TASK STATEMENT: Print the lines below from the line with "returneaza si nu se schimba conform OUG/ 2014" to the line with "ства убитого бизнесмена" exactly, keeping both ends, and print no pictures.

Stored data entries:

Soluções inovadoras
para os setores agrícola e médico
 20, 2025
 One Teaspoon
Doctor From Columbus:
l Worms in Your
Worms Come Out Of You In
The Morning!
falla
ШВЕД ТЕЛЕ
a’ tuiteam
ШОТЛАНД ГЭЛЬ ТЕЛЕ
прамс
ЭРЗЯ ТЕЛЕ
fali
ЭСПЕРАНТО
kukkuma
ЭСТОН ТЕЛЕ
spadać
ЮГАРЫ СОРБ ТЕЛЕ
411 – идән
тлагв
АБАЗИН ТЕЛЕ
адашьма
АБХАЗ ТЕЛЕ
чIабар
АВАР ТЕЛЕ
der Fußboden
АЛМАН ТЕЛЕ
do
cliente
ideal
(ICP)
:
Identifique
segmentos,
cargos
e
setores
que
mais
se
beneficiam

...

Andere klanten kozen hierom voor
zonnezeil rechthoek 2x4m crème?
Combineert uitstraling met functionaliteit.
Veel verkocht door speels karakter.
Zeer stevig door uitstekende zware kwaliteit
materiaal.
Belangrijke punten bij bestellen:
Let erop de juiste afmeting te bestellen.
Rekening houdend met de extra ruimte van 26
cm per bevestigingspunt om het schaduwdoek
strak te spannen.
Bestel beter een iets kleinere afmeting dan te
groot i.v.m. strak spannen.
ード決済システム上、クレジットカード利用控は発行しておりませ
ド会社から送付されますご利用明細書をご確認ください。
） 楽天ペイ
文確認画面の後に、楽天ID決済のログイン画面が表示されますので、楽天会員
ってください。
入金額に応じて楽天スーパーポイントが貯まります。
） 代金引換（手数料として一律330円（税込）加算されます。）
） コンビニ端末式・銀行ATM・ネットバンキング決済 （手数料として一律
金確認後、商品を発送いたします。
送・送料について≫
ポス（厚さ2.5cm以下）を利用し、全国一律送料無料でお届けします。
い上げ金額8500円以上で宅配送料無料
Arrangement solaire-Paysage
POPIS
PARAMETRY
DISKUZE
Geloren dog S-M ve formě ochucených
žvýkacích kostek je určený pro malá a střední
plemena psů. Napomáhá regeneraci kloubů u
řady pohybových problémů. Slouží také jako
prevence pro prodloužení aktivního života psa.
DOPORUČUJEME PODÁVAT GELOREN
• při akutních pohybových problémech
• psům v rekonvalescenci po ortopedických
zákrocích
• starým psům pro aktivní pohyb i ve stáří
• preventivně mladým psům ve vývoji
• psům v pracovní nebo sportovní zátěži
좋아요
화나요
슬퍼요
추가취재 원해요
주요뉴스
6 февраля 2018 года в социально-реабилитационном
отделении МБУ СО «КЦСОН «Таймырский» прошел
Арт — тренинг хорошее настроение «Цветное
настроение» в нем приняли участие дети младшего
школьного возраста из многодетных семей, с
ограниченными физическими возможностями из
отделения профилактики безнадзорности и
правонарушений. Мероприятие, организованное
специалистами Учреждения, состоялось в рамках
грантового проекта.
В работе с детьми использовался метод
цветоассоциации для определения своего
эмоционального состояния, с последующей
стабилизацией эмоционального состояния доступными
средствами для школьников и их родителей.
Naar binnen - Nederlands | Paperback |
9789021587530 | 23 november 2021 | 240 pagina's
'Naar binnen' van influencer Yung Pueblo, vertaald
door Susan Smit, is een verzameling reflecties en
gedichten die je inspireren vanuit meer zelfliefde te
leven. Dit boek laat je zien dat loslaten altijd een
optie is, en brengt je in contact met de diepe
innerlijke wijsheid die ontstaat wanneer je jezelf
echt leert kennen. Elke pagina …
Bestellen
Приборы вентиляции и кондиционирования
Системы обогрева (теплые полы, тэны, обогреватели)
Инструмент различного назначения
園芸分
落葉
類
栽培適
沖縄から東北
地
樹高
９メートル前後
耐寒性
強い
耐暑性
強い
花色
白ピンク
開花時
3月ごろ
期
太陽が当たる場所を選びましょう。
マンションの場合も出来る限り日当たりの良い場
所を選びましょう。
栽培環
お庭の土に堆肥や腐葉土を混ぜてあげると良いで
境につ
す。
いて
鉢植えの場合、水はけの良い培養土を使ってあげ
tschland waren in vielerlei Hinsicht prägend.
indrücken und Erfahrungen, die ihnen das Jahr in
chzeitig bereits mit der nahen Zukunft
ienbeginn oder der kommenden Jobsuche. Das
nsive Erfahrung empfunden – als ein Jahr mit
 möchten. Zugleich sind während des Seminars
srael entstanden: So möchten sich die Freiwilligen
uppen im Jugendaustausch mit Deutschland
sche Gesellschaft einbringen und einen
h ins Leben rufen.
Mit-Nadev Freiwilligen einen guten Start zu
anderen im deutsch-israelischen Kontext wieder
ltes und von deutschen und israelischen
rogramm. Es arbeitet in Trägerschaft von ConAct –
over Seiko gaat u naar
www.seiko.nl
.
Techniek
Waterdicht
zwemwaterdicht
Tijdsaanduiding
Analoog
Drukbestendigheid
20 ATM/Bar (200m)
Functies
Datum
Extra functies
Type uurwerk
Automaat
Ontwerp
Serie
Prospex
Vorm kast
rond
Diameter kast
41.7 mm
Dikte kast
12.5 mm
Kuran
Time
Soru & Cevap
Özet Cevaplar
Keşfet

==

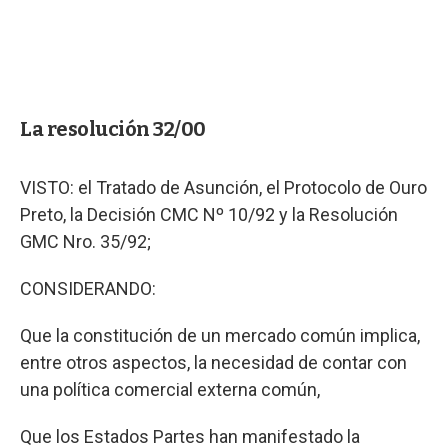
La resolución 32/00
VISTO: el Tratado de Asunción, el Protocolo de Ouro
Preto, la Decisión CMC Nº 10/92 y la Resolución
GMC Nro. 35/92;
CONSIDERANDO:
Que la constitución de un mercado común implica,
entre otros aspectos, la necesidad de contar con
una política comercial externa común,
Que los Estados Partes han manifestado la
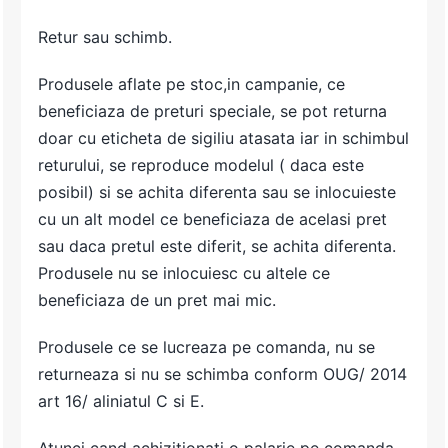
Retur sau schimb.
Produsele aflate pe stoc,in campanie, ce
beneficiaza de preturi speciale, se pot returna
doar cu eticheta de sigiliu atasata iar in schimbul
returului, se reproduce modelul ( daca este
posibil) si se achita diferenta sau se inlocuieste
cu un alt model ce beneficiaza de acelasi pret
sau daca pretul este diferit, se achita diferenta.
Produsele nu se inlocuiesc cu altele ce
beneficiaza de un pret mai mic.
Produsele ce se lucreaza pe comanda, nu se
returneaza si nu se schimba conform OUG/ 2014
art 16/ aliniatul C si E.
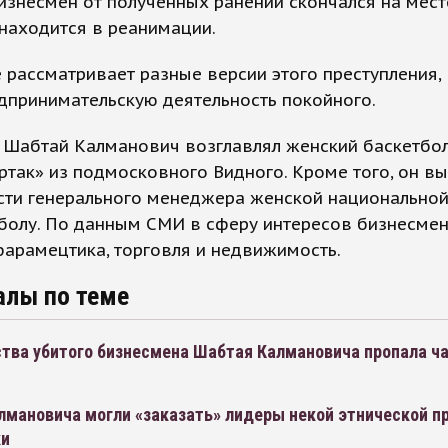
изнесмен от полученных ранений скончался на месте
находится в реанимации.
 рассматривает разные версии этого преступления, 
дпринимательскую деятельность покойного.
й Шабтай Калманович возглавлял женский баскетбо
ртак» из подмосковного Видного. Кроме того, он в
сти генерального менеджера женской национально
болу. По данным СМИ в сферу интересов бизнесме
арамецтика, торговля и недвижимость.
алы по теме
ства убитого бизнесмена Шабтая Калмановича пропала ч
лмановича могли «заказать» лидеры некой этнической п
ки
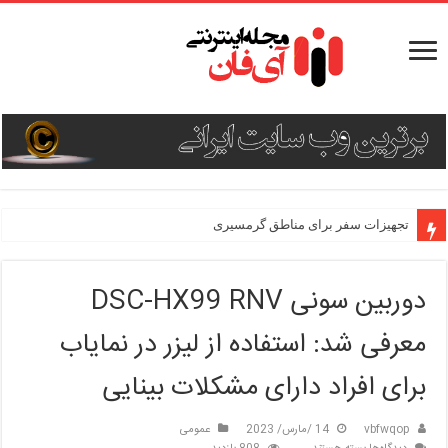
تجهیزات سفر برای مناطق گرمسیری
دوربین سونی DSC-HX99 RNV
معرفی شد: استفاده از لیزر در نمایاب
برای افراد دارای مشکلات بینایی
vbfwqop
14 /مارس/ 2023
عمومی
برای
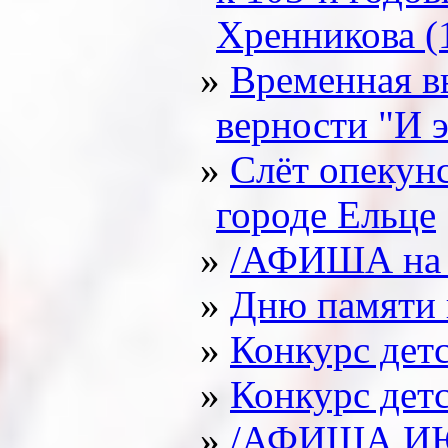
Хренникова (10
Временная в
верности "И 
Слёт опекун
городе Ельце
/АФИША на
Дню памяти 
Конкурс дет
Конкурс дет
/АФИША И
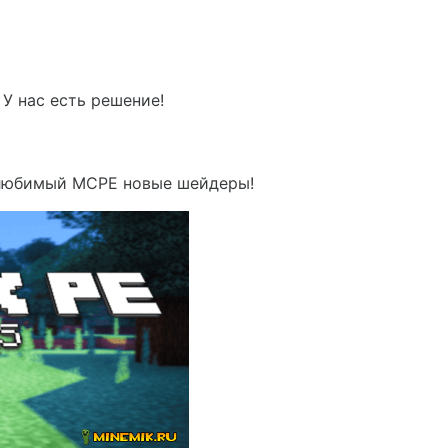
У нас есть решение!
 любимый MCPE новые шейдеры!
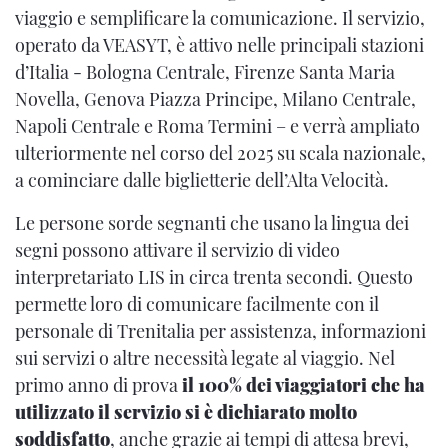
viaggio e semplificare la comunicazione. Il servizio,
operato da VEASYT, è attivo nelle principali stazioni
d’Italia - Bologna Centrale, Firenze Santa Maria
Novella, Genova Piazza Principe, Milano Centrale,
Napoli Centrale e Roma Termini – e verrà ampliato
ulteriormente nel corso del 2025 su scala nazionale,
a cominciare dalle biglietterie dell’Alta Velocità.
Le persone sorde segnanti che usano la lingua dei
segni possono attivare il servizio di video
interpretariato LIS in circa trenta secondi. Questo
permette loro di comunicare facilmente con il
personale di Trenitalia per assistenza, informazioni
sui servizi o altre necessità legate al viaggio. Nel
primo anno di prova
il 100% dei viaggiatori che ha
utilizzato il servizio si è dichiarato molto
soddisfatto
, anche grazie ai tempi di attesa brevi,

SOLUTION TO THE EXERCISE:
returneaza si nu se schimba conform OUG/ 2014
art 16/ aliniatul C si E.
изнесмен от полученных ранений скончался на месте
находится в реанимации.
 рассматривает разные версии этого преступления, 
дпринимательскую деятельность покойного.
й Шабтай Калманович возглавлял женский баскетбо
ртак» из подмосковного Видного. Кроме того, он в
сти генерального менеджера женской национально
болу. По данным СМИ в сферу интересов бизнесме
арамецтика, торговля и недвижимость.
алы по теме
ства убитого бизнесмена Шабтая Калмановича пропала ч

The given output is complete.